**What this task involves:** Match on the string "historiques" in the entries below and return every matching line.

**The data:**

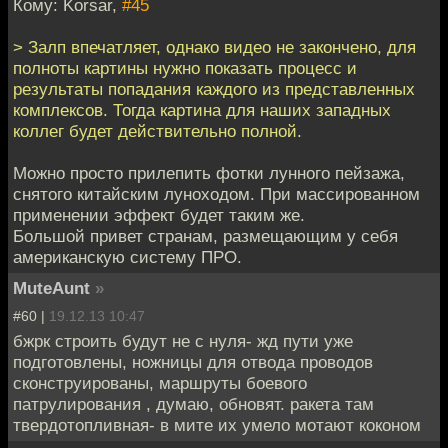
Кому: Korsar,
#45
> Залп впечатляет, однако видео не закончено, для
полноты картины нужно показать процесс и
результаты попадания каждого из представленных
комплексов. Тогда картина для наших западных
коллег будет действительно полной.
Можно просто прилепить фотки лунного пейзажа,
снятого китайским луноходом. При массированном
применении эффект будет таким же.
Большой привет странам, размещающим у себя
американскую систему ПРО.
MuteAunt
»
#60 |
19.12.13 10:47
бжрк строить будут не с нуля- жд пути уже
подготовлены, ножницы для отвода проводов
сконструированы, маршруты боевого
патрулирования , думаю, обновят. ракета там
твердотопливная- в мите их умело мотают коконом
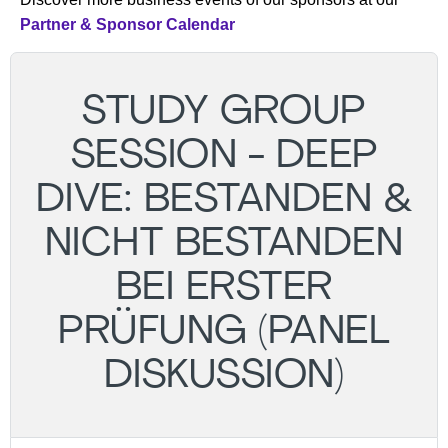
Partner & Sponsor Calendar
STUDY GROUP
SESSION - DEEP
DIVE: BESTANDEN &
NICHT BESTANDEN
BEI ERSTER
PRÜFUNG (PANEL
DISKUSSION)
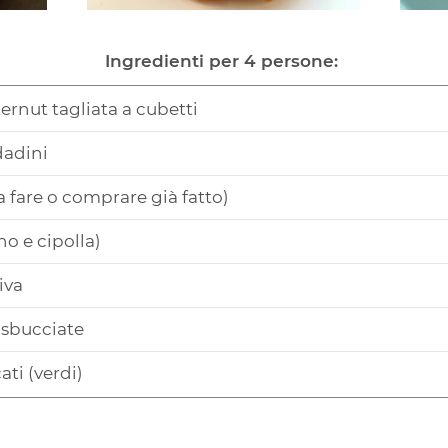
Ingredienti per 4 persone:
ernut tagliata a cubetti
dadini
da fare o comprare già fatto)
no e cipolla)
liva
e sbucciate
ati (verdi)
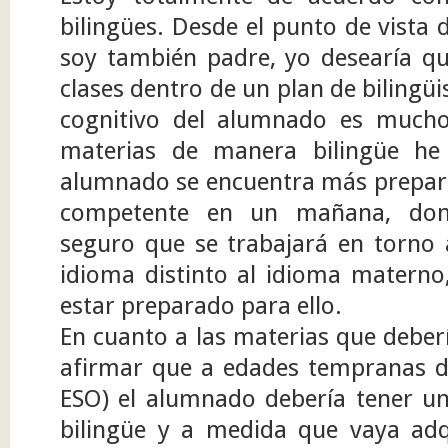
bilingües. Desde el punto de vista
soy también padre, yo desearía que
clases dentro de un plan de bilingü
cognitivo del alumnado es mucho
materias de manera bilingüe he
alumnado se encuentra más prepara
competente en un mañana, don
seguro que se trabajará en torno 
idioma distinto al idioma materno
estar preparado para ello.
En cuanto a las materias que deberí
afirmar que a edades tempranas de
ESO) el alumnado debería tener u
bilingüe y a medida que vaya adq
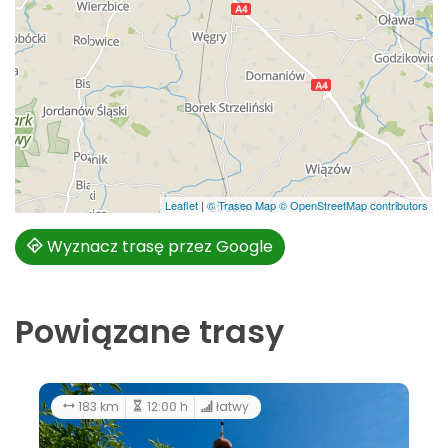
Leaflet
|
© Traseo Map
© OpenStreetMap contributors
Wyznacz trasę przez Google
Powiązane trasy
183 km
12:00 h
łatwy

--

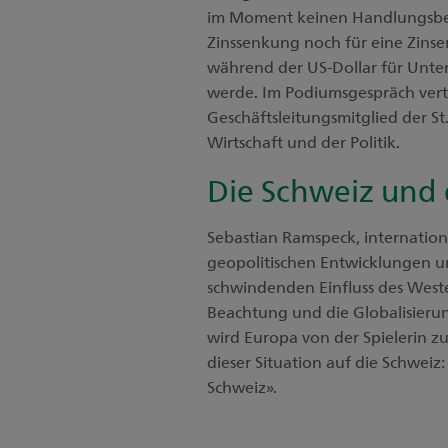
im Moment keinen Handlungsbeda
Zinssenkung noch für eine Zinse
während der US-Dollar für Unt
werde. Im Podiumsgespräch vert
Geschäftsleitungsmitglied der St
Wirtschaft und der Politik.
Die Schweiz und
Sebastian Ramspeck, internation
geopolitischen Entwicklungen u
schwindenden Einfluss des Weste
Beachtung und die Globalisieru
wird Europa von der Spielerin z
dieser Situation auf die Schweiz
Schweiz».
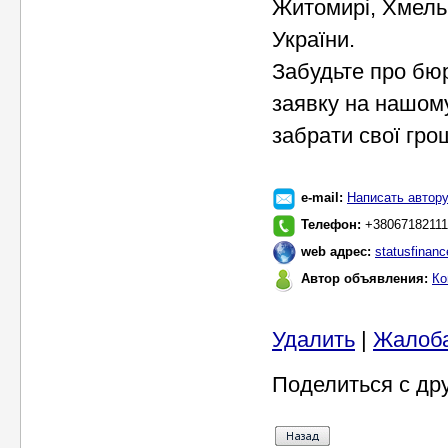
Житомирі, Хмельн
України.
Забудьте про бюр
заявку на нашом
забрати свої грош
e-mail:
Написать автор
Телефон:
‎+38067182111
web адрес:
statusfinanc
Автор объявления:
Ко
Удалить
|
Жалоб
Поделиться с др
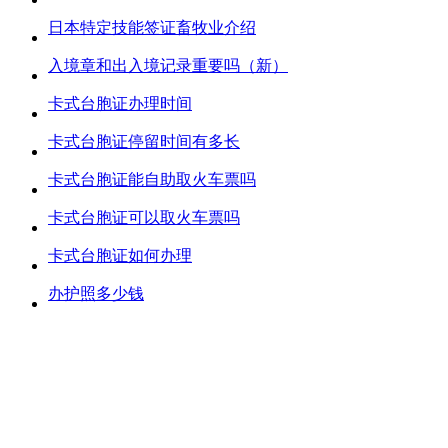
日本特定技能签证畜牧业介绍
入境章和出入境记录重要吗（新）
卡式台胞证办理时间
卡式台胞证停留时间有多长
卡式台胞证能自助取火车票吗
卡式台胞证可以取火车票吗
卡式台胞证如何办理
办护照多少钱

* * *

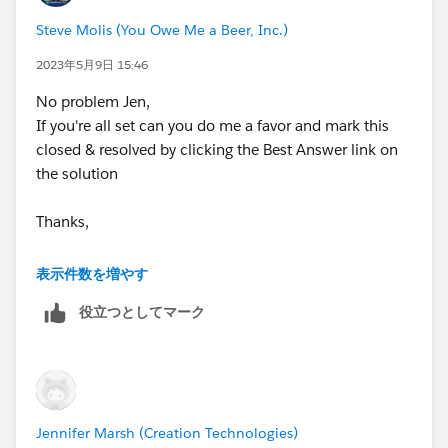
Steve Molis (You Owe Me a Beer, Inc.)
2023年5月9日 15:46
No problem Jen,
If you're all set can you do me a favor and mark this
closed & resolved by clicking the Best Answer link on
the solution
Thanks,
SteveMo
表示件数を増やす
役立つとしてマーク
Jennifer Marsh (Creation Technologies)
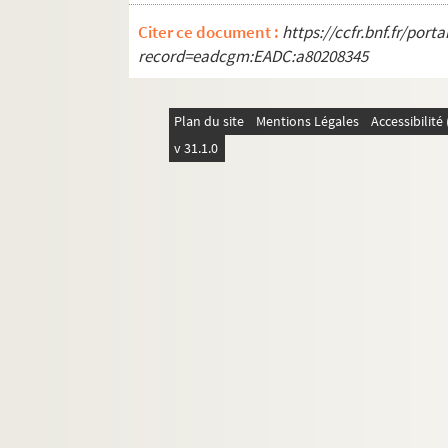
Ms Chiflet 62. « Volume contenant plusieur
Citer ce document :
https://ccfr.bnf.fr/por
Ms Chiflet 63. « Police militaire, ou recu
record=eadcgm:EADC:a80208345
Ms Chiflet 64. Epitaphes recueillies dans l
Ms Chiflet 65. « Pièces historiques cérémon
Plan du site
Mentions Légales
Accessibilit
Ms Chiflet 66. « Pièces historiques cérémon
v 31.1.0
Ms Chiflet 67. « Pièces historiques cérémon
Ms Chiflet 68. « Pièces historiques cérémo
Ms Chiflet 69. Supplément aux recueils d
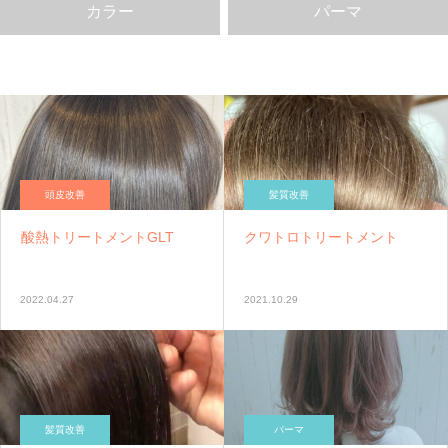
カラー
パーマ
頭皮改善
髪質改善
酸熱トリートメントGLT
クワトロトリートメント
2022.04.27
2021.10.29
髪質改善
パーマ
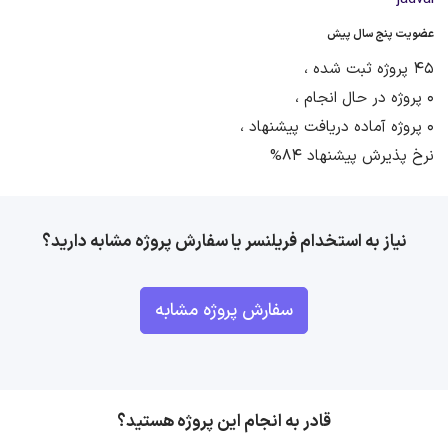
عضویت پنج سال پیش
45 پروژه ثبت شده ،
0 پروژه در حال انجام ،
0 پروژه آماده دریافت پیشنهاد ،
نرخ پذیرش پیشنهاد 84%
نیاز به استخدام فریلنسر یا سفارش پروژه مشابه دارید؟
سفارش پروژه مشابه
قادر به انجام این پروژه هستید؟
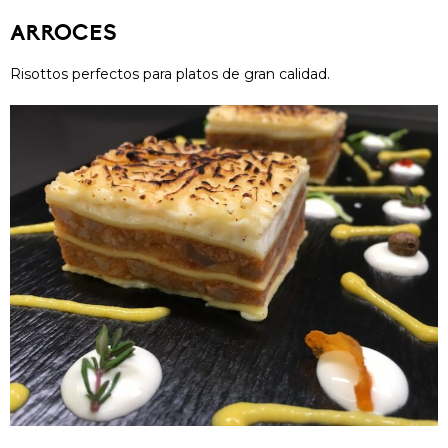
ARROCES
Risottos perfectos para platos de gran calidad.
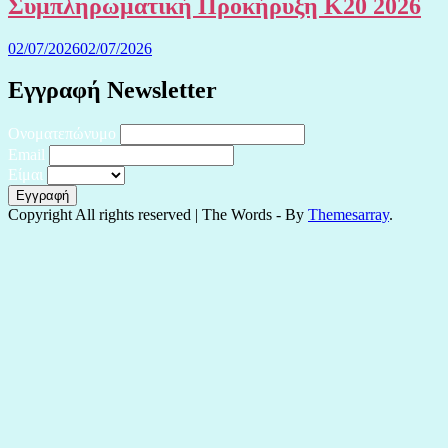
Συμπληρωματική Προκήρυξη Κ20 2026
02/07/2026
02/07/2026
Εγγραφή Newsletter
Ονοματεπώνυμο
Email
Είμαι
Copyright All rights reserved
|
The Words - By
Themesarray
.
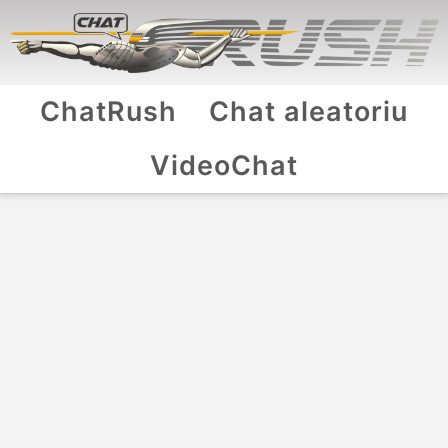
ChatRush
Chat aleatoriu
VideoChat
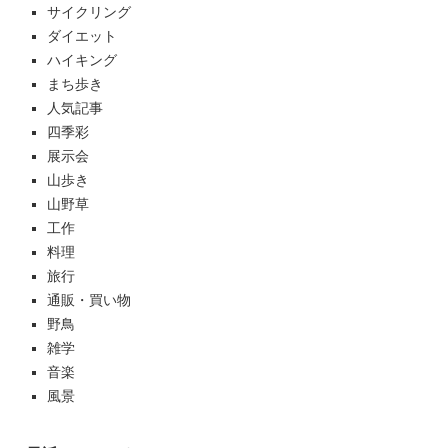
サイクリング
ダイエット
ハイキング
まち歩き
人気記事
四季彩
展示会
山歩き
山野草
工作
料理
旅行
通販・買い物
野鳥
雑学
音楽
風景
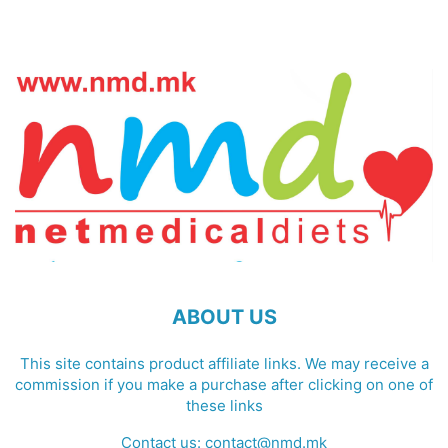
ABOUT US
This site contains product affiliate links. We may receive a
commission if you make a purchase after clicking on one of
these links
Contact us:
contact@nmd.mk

**Answer box:**
Ms Chiflet 65. « Pièces historiques cérémon
Ms Chiflet 66. « Pièces historiques cérémon
Ms Chiflet 67. « Pièces historiques cérémon
Ms Chiflet 68. « Pièces historiques cérémo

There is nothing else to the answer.